Covid-19 has shone a rare bright light into social care, and found a wellspring of courage and compassion in a sector that is isolated, under-funded and shockingly under-appreciated. We must grasp this moment to improve the lot of the heroes providing care, and those who rely on it – those with personal, physical or mental health needs and their family and friends.As economic pressures threaten to further increase social exclusion, how can we reimagine the care sector, retaining its best qualities, and designing out the problems? How do we improve the status and recognition of care workers? How do we improve availability of social care for those who need it? How do we keep elderly people in their homes for longer while ensuring they are able to engage in mainstream society rather than left isolated or unsafe? How do we fund what has too long been treated as a Cinderella service despite our aging population?
Subtopics: Status and recognition of care workers, availability of care support for those who need it, care provision for the elderly, care provision for those with additional needs, costs and funding, integration of care into mainstream society, inequality.
Challenge 1: How can we ensure sufficient good quality staffing is available for the social care sector?

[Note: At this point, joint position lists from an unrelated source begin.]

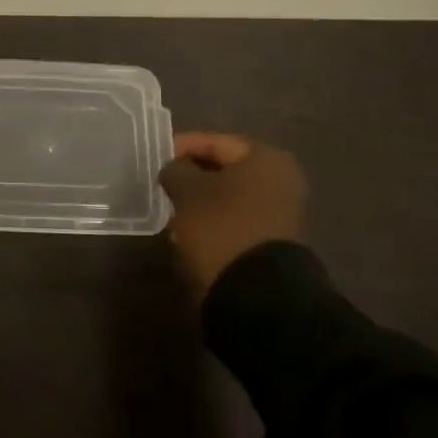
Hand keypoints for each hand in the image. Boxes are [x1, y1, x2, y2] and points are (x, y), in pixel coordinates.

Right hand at [158, 132, 306, 294]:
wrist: (256, 294)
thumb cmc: (221, 227)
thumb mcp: (188, 191)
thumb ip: (176, 169)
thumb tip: (175, 169)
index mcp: (266, 159)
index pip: (215, 142)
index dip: (182, 147)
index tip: (157, 158)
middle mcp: (280, 180)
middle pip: (224, 169)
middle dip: (191, 176)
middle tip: (163, 183)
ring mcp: (279, 212)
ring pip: (228, 196)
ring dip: (200, 200)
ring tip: (170, 209)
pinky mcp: (271, 240)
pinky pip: (234, 219)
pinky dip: (212, 220)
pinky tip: (188, 231)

Challenge 2: How can we sustainably and fairly pay for adult social care for an aging population?
Challenge 3: How can we make it easier and more motivating for people to plan for their future care needs and understand their own or their parents choices before they hit a crisis where they have an immediate need?
Challenge 4: How can we reduce loneliness, now we all know what it feels like to be locked down?
Challenge 5: How can we help people maintain their independence and stay living in their homes for longer using Virtual Assistants, AI and Smart Homes technology?
Everyone needs a safe place to be. The more that place has to offer – sunlight, quiet, warmth, natural greenery, space, community, inspiration – the more it can nurture in an individual. The response to the pandemic proves that we can get everyone off the streets. Our ambitions moving forward must be so much more than that – how can we provide places for everyone to live that satisfy not only our basic requirements, but also nourish our higher psychological, even spiritual, needs and the realization of our full potential?
Subtopics: homelesseness prevention and support services, training and education for homeless people, integration into local communities, addiction support services, quality and availability of social housing, planning and local housing policy, funding for housing, quality living space.
Challenge 1: How can we create more secure and permanent housing options for those experiencing homelessness in light of a dramatically changing property market?
Challenge 2: How can we ensure that people who have experienced a change in financial circumstance due to COVID-19 (loss of income, made redundant) are safeguarded against homelessness, eviction or binding or costly housing agreements?
Challenge 3: How might we ensure that those who are experiencing homelessness/insecure housing are able to create and maintain ties with their communities?